If the instruction **after** the faulting instruction were a store it could not be stopped from writing to memory, and so the exception could not be precise. (In a precise exception the handler should start at a point in the program just before the faulting instruction.) In the example below the **jalr** instruction uses an illegal destination register (it can't be the same as the source). If that illegal register were detected in WB rather than ID, then it would be too late to stop the **sw**. When the handler started it would see the effect of the **sw**, which means the **jmpl**'s exception was not precise.

jalr r1, r1 IF ID EX ME WB sw r3, O(r4) IF ID EX ME WB

(b) Arrange the ISA families below in order by code (program) size, the one for which programs are smallest should be first. Starting at the second ISA in the arranged list, explain why code size is larger than the ISA above. (That is, provide three reasons why code size is larger.) (5 pts)

ISA families (in alphabetical order): CISC RISC Stack VLIW

ISA families in code size order.

 $\checkmark$  Reasons for size differences.

Smallest: Stack. Unlike CISC and the other ISAs, Stack instructions refer to the stack and so register operands are not used in arithmetic instructions, making them small. In those cases where operands are not in the right place in the stack rearrangement instructions are needed, but even so stack programs are smaller than programs in other ISAs.

CISC. Unlike RISC instructions, CISC instructions are variable size and so they are no larger than they have to be. All RISC instructions are the same size, so some have unused space.

RISC. Unlike VLIW, a RISC program consists only of RISC instructions and other than four-byte (usually) alignment there is little restriction on where instructions can be placed. In VLIW they must be arranged into bundles with restrictions on placement, for example, it might not be possible to put a floating-point instruction in the first slot of a bundle. Because of these restrictions slots may occasionally be filled with nops. The bundles also include template information. In Itanium three RISC-like instructions take 128 bits, a RISC ISA could fit four instructions in the same space. Branches must be to the beginning of a bundle, further wasting space.

Largest programs: VLIW.

(c) Deciding on a line size for a cache is a tough decision. (5 pts)

 $\bigtriangledown$  Describe the behavior of programs that run better on caches with smaller line sizes.

The programs should have low spatial locality, meaning if they access an address they probably won't be accessing something nearby anytime soon. Small line sizes help because less space is wasted bringing in data near something which is accessed.

 $\checkmark$  Describe the behavior of programs that run better on caches with larger line sizes.

The programs should have high spatial locality. For example, they might access data sequentially.

(d) Answer the following question on cost. (5 pts)
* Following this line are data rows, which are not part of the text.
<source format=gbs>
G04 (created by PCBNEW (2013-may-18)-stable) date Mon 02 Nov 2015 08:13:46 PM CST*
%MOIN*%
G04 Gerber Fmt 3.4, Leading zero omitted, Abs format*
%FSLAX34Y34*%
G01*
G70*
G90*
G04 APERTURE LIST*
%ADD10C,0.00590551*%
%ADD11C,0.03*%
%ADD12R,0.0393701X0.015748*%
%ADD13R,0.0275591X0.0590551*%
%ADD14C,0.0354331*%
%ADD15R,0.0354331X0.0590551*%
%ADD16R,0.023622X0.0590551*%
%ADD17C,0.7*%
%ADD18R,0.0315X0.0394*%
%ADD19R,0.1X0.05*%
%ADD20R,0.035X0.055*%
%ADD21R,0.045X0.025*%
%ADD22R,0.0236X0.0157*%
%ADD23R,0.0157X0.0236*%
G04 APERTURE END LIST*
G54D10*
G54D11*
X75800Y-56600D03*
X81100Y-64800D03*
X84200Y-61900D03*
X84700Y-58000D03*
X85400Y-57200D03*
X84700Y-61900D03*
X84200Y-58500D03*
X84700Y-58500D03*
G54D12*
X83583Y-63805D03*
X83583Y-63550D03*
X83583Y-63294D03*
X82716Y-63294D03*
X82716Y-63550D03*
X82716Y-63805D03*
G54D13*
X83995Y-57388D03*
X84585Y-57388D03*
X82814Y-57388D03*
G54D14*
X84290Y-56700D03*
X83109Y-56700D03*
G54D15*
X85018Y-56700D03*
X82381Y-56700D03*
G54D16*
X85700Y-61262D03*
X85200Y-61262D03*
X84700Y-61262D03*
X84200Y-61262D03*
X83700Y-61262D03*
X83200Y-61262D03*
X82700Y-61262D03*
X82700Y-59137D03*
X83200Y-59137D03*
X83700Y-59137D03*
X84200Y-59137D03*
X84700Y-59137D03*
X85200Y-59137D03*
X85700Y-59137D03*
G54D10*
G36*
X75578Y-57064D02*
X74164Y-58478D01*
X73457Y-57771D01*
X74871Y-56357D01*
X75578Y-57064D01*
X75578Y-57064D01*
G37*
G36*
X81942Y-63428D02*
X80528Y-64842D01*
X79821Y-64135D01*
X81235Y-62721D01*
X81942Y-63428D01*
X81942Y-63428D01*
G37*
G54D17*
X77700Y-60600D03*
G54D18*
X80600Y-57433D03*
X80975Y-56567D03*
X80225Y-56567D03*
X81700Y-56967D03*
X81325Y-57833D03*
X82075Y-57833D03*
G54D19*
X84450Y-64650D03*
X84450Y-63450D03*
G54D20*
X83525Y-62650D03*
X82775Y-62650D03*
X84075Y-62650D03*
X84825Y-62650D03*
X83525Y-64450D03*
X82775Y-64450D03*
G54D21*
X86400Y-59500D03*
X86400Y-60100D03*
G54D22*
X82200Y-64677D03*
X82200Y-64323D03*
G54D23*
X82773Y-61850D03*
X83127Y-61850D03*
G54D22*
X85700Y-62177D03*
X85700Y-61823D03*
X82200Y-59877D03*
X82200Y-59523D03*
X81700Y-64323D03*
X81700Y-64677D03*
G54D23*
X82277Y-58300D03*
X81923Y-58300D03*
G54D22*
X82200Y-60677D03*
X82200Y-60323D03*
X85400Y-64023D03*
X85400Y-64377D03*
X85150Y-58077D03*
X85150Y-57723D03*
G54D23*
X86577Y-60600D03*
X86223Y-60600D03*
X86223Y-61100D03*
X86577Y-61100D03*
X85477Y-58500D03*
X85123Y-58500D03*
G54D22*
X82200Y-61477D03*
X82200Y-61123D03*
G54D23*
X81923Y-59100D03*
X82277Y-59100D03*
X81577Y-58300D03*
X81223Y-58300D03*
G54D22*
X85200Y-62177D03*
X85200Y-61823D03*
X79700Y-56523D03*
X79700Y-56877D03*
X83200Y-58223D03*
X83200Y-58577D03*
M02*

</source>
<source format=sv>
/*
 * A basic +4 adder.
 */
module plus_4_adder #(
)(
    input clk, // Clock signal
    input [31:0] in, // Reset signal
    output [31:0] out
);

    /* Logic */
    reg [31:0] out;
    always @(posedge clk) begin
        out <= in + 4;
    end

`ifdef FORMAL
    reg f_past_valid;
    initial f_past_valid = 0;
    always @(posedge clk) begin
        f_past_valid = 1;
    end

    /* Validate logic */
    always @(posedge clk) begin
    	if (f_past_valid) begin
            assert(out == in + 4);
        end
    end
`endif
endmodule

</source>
 $\checkmark$  Name two parts of an *n*-way superscalar processor that cost about *n* times as much as a comparable scalar processor.

The fetch hardware. The integer ALUs. In each case no more than n of them are needed.
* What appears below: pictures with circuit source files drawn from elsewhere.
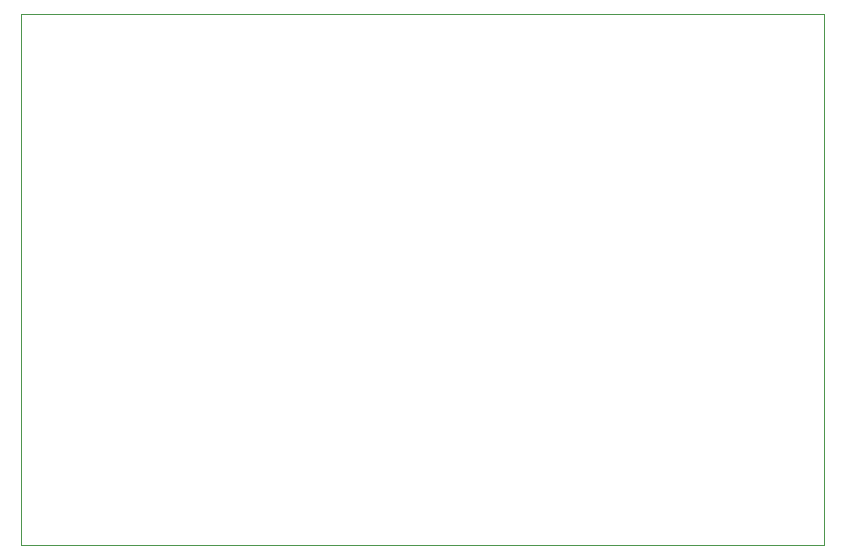
<source format=gbr>
G04 #@! TF.GenerationSoftware,KiCad,Pcbnew,(5.1.0)-1*
G04 #@! TF.CreationDate,2019-08-17T17:24:14+01:00*
G04 #@! TF.ProjectId,lcd_Daughterboard,6c63645f-4461-4756-9768-746572626f61,rev?*
G04 #@! TF.SameCoordinates,Original*
G04 #@! TF.FileFunction,Profile,NP*
%FSLAX46Y46*%
G04 Gerber Fmt 4.6, Leading zero omitted, Abs format (unit mm)*
G04 Created by KiCad (PCBNEW (5.1.0)-1) date 2019-08-17 17:24:14*
%MOMM*%
%LPD*%
G04 APERTURE LIST*
%ADD10C,0.100000*%
G04 APERTURE END LIST*
D10*
X168000000Y-100000000D02*
X168000000Y-145000000D01*
X100000000Y-145000000D02*
X168000000Y-145000000D01*
X100000000Y-100000000D02*
X100000000Y-145000000D01*
X100000000Y-100000000D02*
X168000000Y-100000000D01*
M02*

</source>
 $\checkmark$  Name two parts of an *n*-way superscalar processor that cost about  $n^2$  times as much as a comparable scalar processor.

The control logic for detecting dependencies because the source of each of n instructions being decoded must be compared with the destinations of other instructions in the same stage, and n instructions in each of the next few stages. That's proportional to  $n^2$  comparisons.

The bypass connections. It should be possible to bypass results to any of the n instructions in EX; each ALU input will have a multiplexor connecting to n pipeline latches in each of the next two stages (for the five stage design used in class).